■ **PROMPT**
Say how many lines of the listing below hold the string "center", and say nothing else.

::::

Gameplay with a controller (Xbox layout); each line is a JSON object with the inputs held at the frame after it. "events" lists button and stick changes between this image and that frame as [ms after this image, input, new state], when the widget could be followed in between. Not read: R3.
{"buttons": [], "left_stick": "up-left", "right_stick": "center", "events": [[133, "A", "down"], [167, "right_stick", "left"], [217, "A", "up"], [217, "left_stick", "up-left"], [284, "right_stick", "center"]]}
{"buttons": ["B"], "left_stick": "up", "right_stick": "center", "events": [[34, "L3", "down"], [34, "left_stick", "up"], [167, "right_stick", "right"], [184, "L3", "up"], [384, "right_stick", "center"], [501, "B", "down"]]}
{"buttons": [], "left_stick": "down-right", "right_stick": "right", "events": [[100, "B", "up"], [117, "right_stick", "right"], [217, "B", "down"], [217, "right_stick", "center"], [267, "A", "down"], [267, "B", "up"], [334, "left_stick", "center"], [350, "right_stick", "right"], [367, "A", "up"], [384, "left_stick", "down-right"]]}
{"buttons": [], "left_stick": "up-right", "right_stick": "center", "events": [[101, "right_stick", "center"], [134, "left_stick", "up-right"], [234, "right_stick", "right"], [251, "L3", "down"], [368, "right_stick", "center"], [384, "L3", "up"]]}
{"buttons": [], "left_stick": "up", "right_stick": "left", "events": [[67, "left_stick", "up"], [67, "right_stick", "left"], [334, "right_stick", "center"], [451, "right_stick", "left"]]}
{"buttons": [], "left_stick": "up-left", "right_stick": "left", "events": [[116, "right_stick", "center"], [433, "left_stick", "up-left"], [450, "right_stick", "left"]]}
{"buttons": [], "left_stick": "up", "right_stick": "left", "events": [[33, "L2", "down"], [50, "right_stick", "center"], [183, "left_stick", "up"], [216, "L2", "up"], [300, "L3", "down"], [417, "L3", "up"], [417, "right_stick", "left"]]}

::::

■ **EXPECTED ANSWER**
7